A controversial America eavesdropping program days since its expiration has removed a major obstacle in the path to re-licensing.

After months of delays, false starts and interference by lawmakers aimed at maintaining and expanding the U.S. intelligence community’s spying powers, the House of Representatives on Friday voted to extend Section 702 of the U.S. intelligence community. Foreign Intelligence Surveillance Act (FISA) adds two years.

Legislation to expand the program—controversial because of government abuse—passes the House in a conference call 273–147 votes. The Senate has yet to pass its own bill.

Section 702 allows the US government to eavesdrop on communications between Americans and foreigners abroad. Hundreds of millions of calls, texts and emails were intercepted by government spies with “forced assistance” from US communications service providers.

The government may strictly target foreigners believed to possess “foreign intelligence,” but it also eavesdrops on the conversations of countless Americans each year. (The government claims it cannot determine how many Americans were caught up in the scheme.) The government argues that Americans themselves are not targets and therefore the wiretapping is legal. However, their calls, texts and emails can be stored by the government for years and then accessed by law enforcement without a judge’s permission.

The House bill also significantly expands the statutory definition of communications service providers, which FISA experts, including Marc Zwillinger—one of the few advisers to the Foreign Intelligence Surveillance Court (FISC)—has publicly warned against it.

“Anti-reformers not only reject common-sense reforms to FISA, they also push for the expansion of warrantless spying on Americans,” U.S. Senator Ron Wyden told WIRED. ”. “Their amendment would force your cable carriers to become government spies and assist in surveillance of Americans’ communications without a warrant.”

FBI Program abuse records launched a rare detente last fall between progressive Democrats and pro-Trump Republicans — both equally upset by the FBI’s targeting spent on activists, journalists and a sitting member of Congress. But in a major victory for the Biden administration, House members voted down an amendment earlier in the day that would have imposed new warrant requirements on access by federal agencies into 702 Americans data.

“Many of the members supporting this vote have a long history of voting for protections,” said Sean Vitka, policy director at the civil liberties-focused nonprofit Demand Progress. this particular right to privacy”.

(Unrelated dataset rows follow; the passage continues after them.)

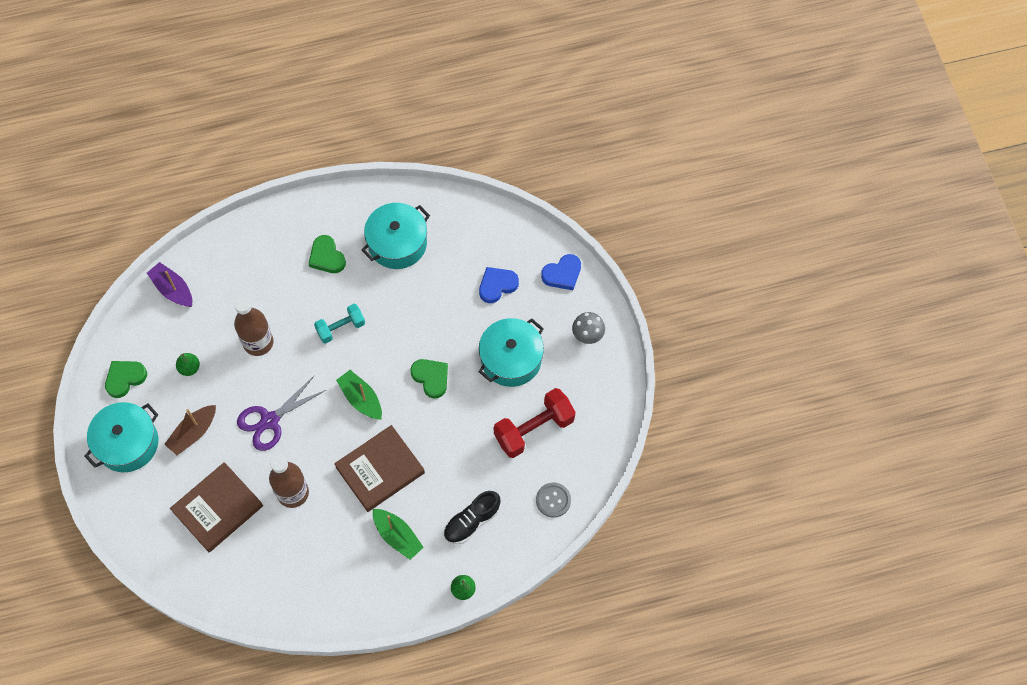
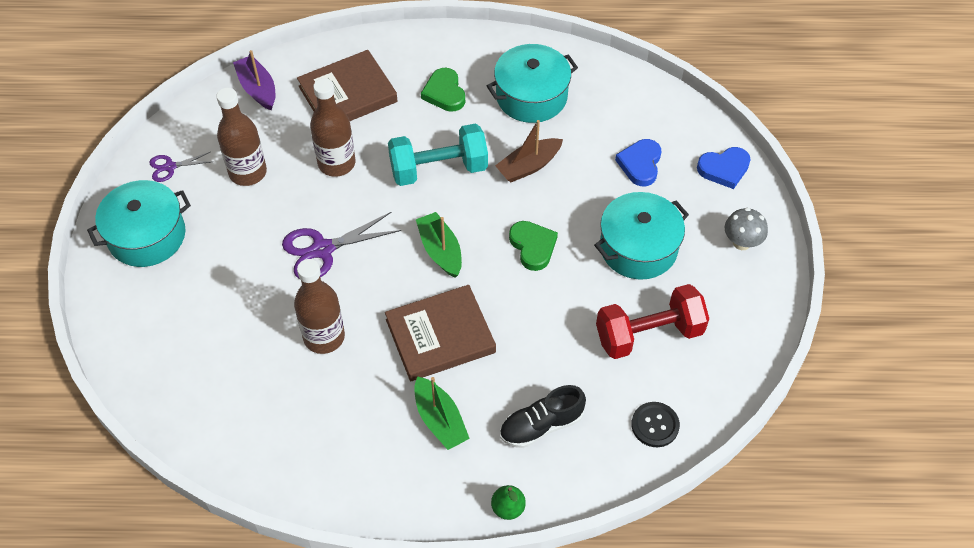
camera: 15 degrees right, 10 degrees down
green heart [105,361,147,398] -> purple scissors [149,152,210,182]
brown boat [164,405,216,455] -> brown boat moved to [495,120,563,182]
brown book [170,462,263,553] -> brown book moved to [297,50,398,121]
green pear [176,353,200,376] -> brown bottle [216,88,267,186]
turquoise dumbbell [314,304,365,344] -> turquoise dumbbell [388,124,488,186], size x1.61
blue heart [479,267,519,303] -> blue heart turned 60 degrees counterclockwise [615,139,661,186]
grey button [536,482,571,518] -> black button [631,402,680,447]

The revised order was passed earlier this year by the House Judiciary Committee, whose long-standing authority over FISA has been challenged by friends of the intelligence community. Brennan Center analysis this week found that 80% of the substantive content of the FISA reauthorization bill was drafted by intelligence committee members.

“Three million Americans’ data were searched in this information database,” said Representative Jim Jordan, chairman of the House Judiciary Committee. “The FBI didn’t even follow its own rules when they conducted those searches. That’s why we need a search warrant.”

Rep. Mike Turner, chairman of the House Intelligence Committee, has lobbied top intelligence officials for months against the order revisions, saying they would cost the agency valuable time. treasure and obstructing national security investigations. Turner argued that the communications were obtained legally and were already in the government’s possession; No further approval is required to test them.